5. PRACTICE WITH THE ELEVATOR
This is a Kegel exercise to work the pelvic floor, both superficial and deep.
- Sit on a cushion or blanket that makes a little wedge forward, without supporting your back. Make sure your shoulders are relaxed.
- Imagine that your vagina is an elevator. It closes the “doors” (superficial musculature) and then goes up 5 floors (deep musculature). You can count them out loud. Draw out the air as the elevator goes up. By inspiring, it relaxes. Take two rest breaths before the next contraction.
- Repeat 10 times.
SYMPTOMS THAT THE PELVIC FLOOR IS NOT WELL
Some symptoms reveal that the pelvic floor muscles are not in the best state:
- Does your pee slip away?
- Do you have to run to the bathroom when you get home?
- Does it hurt during sex?
- Have you missed an anal or vaginal “air”?
- Do you feel like you’re wearing a bad tampon?
- Do you have a feeling of weight in your lower belly?
- Does it cost or hurt to go belly?
Any of these symptoms or problems that affect the urinary, gynecological, sexual or defecatory world is reason enough to make a consultation about the state of the pelvic floor with a specialized physiotherapist.
WHY DOES THE PELVIC FLOOR GIVE SO MANY PROBLEMS?
When you imagine the pelvic floor, you surely visualize it as a hammock. It is a logical idea, but incomplete. The pelvic floor doesn’t hang down there, isolated. It is part of a larger sphere-shaped ensemble: the abdominopelvic sphere.
Imagine the sphere as a balloon:
- The top part is the diaphragm.
- The wall is the transverse of the abdomen – the deepest muscle of the abdominals.
- The bottom is the pelvic floor.
All three parties work as a team. When you squeeze the balloon from above the other side bulges. The pressure coming from above falls down, on the pelvic floor.

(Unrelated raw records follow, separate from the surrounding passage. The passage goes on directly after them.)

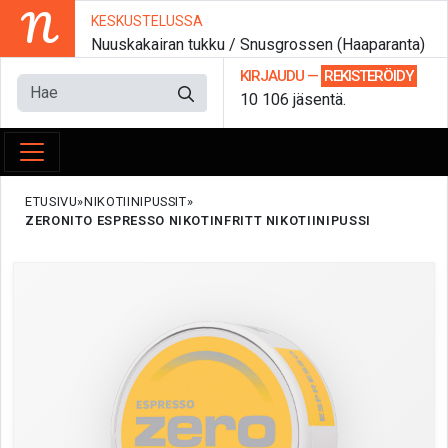
N
KESKUSTELUSSA
Nuuskakairan tukku / Snusgrossen (Haaparanta)
KIRJAUDU
—
REKISTERÖIDY
10 106 jäsentä.
ETUSIVU
NIKOTIINIPUSSIT
ZERONITO ESPRESSO NIKOTINFRITT NIKOTIINIPUSSI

The pelvic floor is not just a women’s thing. Men have it too, only that, due to obvious anatomical differences, we express different problems. Men have the same pressure system as women.
RE-EDUCATE THE SYSTEM
The pelvic floor is not usually the source of problems, but suffers the consequences. The sphere is deprogrammed and the pelvic floor is over-pressured, which often weakens it.
It is necessary to reeducate the system so that the abdominal girdle, the pelvic floor and the diaphragm work as a team again, that is, correctly distributing the pressures. For this reason, too local a focus on the pelvic floor (such as when only Kegel exercises are performed) falls short.
FROM HYPOPRESSIVE EXERCISES TO HYPOPRESSIVE ATTITUDE
It is certainly necessary to work when there are problems, but as much or more interesting is to prevent them. We will achieve this by adopting a hypopressive attitude, that is, learning to live taking into account the pelvic floor, without falling on it, respecting it. The hypopressive attitude is a bodily and vital attitude.
We say that the pelvic floor is “a world of queens”, because posture is the base. It is a deployed, expanded, open posture… And elongation is its key. When stretching (with the chin collected) we activate the abdominal girdle.
A queen posture opens spaces, decreases pressure, activates friendly muscles and optimizes the functioning of the abdominopelvic sphere.
Play at home: put a weight on your head and start walking like a queen!